Change listing data:
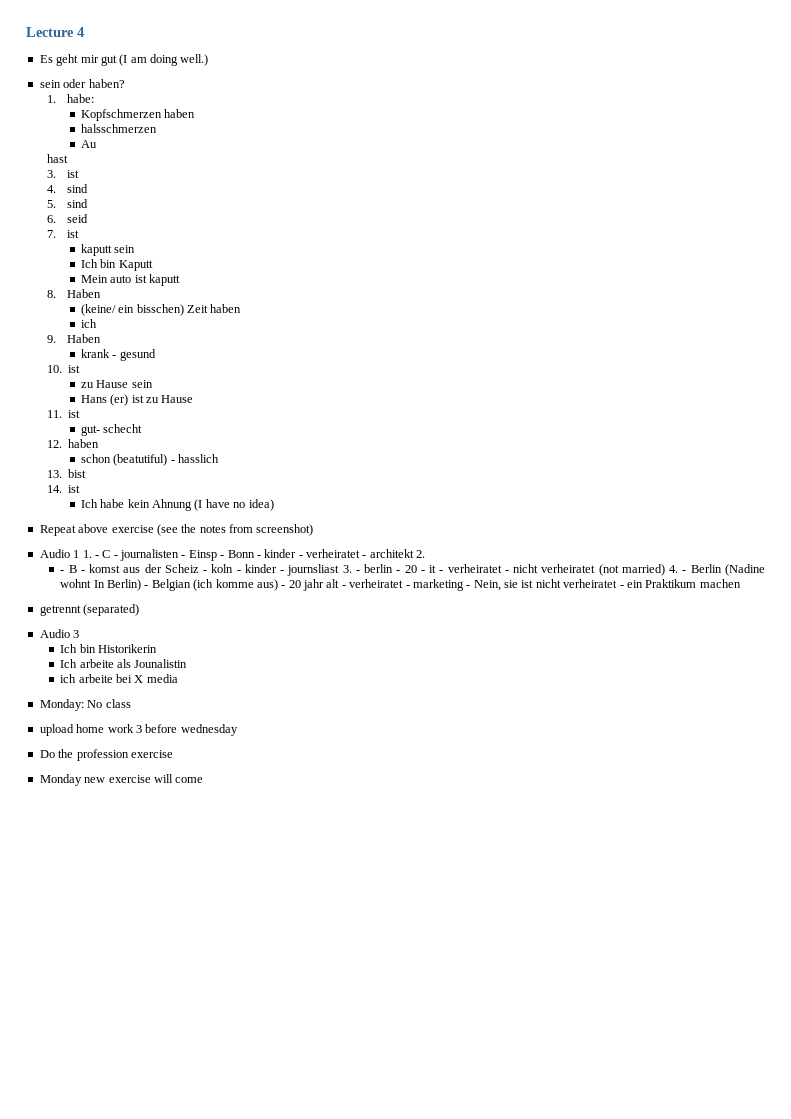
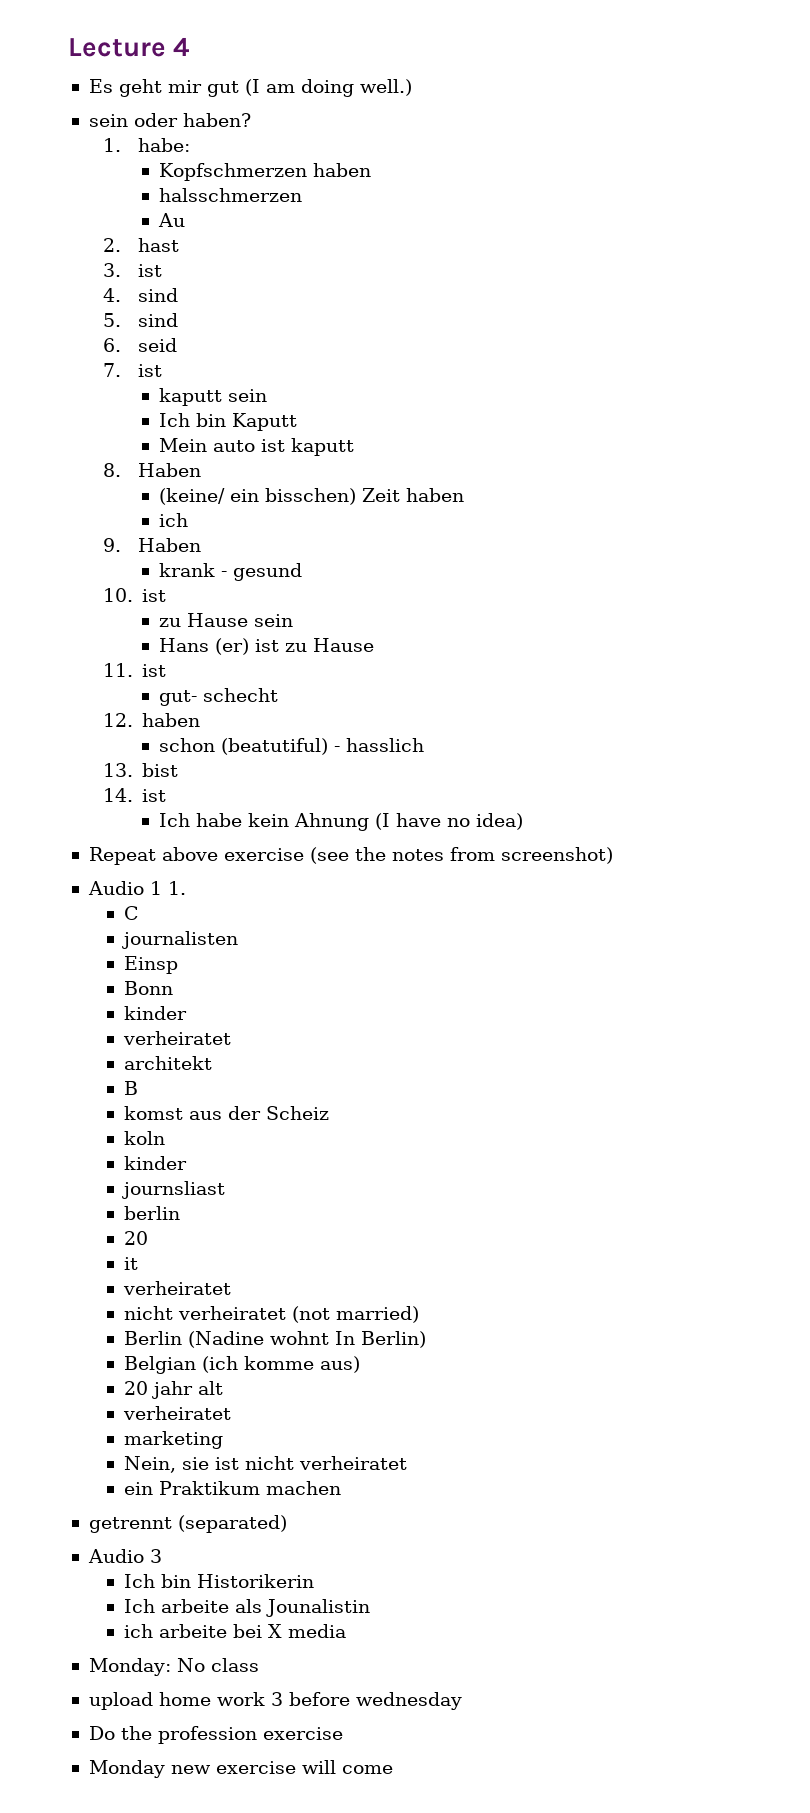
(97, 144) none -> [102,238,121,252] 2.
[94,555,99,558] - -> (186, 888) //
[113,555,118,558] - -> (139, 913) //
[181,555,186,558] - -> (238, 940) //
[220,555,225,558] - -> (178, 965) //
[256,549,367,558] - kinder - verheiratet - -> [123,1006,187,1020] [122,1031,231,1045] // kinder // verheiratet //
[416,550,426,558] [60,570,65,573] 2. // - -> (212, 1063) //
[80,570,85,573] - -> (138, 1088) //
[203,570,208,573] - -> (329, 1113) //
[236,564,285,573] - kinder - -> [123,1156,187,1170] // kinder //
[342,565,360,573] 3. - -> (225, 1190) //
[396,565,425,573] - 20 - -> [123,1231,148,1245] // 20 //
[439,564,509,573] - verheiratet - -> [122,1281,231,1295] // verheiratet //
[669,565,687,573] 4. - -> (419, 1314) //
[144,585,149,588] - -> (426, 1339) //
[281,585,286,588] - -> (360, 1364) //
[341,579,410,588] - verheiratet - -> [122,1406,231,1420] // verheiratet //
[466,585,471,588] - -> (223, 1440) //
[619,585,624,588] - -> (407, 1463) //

» Problem to solve
The answer should be an exact copy of the lines from the one containing "[439,564,509,573] - verheiratet" through the last line of the entries, both included.

» Solution to the exercise
[439,564,509,573] - verheiratet - -> [122,1281,231,1295] // verheiratet //
[669,565,687,573] 4. - -> (419, 1314) //
[144,585,149,588] - -> (426, 1339) //
[281,585,286,588] - -> (360, 1364) //
[341,579,410,588] - verheiratet - -> [122,1406,231,1420] // verheiratet //
[466,585,471,588] - -> (223, 1440) //
[619,585,624,588] - -> (407, 1463) //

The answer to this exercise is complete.